I said 50 years, so that's 1810. 10 years matter given the super high reproductive rates of the French Canadians.
In 1760, there were 66,000 French Canadians in today's Québec. In 1810 (without arrivals from France) there were roughly 240,000 French Canadians in today's Québec. So that's a massive increase in 50 years even without immigration. But in 1760, it's usually little known, there were also 7,000 French people living in Upper Canada, or Pays d'en Haut as it was called (Ontario, Detroit and Chicago areas). So without immigration, all these people combined would have gone from 71,000 in 1760 to 260,000 in 1810.
But if Canada had remained French 50 more years, one assumes there would also have been some immigration from France. This very interesting article by J.N. Biraben shows that migration from France to Canada accelerated in the last 2 decades before British conquest, as Canada was finally taking off and so attracting more and more people from France:
https://www.persee.fr/doc/adh_0066-2062_1967_num_1966_1_927
Between 1740 and 1759 (which in fact means between 1742 and 1754, because in the other years there was war and it was impossible to reach Canada from France), nearly 3,600 French people settled in Canada (definitely, not temporarily as was the case for soldiers and administrators). This is the highest number of French people Canada attracted in 150 years.
So the French population of Canada in 1810 would have been higher than 260,000. 300,000 seems like a very minimum, but if immigration had ballooned as it was starting to do, 500,000 people in 1810 doesn't seem too far fetched (especially considering that if the French Revolution had happened as it did, lots of people would have fled to French Canada).
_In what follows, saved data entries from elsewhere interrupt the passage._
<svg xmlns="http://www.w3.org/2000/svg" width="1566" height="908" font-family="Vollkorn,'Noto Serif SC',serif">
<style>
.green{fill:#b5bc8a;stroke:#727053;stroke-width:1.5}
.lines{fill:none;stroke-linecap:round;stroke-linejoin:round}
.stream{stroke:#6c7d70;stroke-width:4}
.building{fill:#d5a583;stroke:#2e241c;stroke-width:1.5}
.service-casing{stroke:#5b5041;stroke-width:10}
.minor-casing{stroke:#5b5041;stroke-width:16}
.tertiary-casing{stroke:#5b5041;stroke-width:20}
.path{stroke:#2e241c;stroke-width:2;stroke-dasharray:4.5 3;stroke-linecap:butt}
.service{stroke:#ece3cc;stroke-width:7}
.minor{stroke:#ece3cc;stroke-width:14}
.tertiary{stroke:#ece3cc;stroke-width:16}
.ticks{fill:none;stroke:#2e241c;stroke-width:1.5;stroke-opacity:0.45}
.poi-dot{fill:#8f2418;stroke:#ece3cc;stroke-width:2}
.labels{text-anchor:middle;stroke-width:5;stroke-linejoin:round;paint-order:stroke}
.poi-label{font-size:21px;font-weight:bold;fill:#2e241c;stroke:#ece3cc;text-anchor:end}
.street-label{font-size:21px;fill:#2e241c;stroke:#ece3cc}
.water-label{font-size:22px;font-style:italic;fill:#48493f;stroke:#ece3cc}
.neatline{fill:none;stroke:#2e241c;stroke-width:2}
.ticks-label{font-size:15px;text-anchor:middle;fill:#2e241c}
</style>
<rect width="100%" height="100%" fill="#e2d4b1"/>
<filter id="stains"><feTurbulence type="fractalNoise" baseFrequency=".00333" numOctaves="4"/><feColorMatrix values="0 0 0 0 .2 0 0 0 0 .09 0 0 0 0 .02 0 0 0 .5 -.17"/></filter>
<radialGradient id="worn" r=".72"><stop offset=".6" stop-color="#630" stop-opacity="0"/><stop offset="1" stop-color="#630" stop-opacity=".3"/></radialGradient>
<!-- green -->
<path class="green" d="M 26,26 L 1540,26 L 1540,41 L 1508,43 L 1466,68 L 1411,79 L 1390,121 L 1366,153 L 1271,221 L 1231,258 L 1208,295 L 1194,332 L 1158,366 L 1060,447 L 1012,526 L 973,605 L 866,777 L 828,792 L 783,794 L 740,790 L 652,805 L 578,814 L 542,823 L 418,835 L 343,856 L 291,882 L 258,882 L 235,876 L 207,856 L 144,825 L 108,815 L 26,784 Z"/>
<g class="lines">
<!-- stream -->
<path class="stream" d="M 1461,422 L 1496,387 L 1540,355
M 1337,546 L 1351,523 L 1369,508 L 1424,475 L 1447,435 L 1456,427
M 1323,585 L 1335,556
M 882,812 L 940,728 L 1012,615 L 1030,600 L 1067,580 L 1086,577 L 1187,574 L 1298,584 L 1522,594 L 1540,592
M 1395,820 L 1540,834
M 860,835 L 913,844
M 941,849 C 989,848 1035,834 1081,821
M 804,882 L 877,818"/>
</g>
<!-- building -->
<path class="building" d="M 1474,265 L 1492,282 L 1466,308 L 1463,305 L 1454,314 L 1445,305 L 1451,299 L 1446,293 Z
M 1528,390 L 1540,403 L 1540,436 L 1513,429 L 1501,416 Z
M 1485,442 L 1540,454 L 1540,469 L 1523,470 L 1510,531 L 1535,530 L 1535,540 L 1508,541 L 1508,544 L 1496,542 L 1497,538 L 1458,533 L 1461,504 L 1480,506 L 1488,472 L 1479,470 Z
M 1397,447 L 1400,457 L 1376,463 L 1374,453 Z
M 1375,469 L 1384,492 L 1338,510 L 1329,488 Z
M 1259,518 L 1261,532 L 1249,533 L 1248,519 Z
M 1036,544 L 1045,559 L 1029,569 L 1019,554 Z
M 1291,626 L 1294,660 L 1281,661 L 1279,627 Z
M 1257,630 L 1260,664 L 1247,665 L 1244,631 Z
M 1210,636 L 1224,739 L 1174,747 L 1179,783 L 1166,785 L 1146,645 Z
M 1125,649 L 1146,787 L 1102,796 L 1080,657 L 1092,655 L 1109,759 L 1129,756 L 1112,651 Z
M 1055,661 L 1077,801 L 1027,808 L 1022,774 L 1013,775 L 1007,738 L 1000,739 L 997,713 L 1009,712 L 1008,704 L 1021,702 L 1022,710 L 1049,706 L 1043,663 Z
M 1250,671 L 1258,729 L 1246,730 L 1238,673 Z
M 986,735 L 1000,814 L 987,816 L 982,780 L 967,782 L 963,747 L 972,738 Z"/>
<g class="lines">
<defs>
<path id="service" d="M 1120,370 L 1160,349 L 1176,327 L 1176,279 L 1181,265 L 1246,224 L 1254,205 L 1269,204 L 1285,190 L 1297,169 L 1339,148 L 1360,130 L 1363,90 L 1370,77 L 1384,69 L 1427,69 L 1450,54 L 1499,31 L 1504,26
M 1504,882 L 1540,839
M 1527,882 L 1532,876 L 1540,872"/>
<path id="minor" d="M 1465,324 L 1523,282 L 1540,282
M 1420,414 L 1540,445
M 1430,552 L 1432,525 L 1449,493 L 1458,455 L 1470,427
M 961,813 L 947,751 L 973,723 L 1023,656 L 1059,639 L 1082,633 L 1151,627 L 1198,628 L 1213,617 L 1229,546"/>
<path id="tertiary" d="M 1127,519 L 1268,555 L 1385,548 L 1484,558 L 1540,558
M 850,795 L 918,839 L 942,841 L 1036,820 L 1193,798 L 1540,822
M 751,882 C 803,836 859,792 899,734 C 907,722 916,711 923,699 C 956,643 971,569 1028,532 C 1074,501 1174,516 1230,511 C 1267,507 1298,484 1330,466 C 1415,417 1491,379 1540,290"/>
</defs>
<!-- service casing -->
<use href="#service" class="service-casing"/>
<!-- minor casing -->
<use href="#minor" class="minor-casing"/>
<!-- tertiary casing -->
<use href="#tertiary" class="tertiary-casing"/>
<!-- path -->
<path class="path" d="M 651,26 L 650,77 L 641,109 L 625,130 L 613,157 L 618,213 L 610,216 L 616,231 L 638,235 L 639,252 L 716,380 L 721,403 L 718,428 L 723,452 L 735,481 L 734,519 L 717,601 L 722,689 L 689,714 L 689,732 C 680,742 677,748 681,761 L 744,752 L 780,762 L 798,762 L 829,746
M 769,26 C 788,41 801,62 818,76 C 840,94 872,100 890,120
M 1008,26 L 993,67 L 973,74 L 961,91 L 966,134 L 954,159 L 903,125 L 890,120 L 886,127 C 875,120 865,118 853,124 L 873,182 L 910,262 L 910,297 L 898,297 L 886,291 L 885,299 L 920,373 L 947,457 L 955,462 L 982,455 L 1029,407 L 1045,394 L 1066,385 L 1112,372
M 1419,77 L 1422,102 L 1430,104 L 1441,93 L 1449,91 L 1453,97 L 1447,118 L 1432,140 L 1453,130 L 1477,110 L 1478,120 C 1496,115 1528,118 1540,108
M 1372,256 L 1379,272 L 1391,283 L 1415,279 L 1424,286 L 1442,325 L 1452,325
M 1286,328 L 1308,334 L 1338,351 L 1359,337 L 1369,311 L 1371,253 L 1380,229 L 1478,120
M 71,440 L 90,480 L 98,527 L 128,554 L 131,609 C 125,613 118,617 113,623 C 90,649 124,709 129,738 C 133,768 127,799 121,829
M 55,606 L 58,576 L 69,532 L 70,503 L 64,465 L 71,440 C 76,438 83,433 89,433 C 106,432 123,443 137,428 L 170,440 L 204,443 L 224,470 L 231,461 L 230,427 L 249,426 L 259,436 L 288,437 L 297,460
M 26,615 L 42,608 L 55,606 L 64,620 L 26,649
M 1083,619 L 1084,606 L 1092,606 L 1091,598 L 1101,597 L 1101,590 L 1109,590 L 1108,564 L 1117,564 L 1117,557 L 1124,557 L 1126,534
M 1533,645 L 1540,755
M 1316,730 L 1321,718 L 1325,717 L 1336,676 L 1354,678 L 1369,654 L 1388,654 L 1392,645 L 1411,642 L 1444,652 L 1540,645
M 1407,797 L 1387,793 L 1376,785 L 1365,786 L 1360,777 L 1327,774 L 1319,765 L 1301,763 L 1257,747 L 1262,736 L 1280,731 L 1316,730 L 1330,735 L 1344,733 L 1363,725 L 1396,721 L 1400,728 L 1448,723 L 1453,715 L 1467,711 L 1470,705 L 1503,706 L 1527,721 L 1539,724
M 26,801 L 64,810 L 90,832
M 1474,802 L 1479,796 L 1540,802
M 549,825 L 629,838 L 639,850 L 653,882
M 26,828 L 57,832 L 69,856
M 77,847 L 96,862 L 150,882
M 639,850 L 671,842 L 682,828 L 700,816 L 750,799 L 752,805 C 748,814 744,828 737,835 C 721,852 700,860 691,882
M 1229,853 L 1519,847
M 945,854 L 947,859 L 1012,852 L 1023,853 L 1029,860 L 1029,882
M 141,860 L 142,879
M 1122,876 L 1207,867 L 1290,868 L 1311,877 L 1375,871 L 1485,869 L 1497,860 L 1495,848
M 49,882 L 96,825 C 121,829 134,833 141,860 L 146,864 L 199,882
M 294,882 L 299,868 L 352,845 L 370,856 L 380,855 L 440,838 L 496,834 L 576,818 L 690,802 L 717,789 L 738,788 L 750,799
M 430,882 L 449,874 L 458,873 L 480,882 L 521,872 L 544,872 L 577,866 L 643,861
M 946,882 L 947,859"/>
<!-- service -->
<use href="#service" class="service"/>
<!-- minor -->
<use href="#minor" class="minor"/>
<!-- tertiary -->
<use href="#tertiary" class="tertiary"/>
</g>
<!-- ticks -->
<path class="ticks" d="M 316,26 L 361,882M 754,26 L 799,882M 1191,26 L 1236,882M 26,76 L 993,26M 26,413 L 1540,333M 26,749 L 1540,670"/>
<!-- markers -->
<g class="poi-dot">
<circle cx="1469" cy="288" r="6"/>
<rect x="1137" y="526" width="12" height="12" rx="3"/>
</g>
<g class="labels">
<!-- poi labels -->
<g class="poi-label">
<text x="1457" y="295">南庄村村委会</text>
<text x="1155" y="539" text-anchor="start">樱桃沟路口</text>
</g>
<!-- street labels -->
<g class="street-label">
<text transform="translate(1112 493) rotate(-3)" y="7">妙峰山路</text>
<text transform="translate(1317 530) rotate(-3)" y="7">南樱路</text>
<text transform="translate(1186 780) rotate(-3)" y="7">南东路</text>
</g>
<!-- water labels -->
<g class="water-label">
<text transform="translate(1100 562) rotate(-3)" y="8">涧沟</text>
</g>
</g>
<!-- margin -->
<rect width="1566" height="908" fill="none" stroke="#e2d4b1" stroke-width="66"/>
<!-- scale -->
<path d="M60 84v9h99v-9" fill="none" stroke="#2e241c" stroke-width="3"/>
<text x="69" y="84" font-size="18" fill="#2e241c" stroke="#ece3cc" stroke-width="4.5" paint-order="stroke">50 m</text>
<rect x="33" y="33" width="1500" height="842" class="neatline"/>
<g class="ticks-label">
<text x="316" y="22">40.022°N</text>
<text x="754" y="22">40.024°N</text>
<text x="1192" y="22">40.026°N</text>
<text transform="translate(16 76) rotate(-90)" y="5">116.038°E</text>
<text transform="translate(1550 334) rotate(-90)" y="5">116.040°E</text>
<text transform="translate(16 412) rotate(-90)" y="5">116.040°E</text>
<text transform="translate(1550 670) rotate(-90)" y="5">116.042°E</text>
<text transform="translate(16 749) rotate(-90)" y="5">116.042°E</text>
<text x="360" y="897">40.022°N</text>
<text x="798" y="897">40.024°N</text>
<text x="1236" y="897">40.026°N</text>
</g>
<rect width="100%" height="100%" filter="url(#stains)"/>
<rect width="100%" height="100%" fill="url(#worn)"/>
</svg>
The British were unable to populate and outnumber 66,000 French Canadians in Québec, so if only 65,000 French people lived in Upper Canada in 1810 (which doesn't seem too far fetched with at a minimum of 300,000 French people in Canada in 1810 and 0 British people), then it's game over for the British in Upper Canada (unless they deport everybody, but they didn't dare to do it in Lower Canada, so it's hard to imagine they would have done it in Upper Canada considering the numbers, and also considering that things that were still ok to do in the 1740s were looked at with horror by more civilized Europeans in the 1810s).
From there it's not hard to imagine that Manitoba and then the rest of the west is populated by Francophone outflows from Upper Canada. If Upper Canada is not British in its population, it's hard to see how they can land in Québec and trek for thousands of miles to reach the western prairies while bypassing all the Francophone settlements in between.
So most likely the British population would have been confined to the Maritimes, or there would have been other events that we cannot even imagine (like decades-long wars between Francophone and Anglophone settlers on the Ohio-Indiana-Illinois border).
According to Biraben, more French people settled in Canada between 1740 and 1759 (i.e. in the 12 years between 1742 and 1754 in fact) than in the 60 years between 1680 and 1739.
France stupidly gave up Canada just when the colony was finally taking off. Of course there would never have been as many French immigrants as the British immigrants who populated the US, and French Canada would never have been as populated as the US, but 50 million Francophones in North America today from Gaspésie to the Pacific is not something that would be far-fetched. The southern border could also have been more southern, as Detroit, Chicago, St Louis could have remained Francophone, depending on the outcomes of the local wars that would inevitably have happened between settlers of both nations and historical rivals.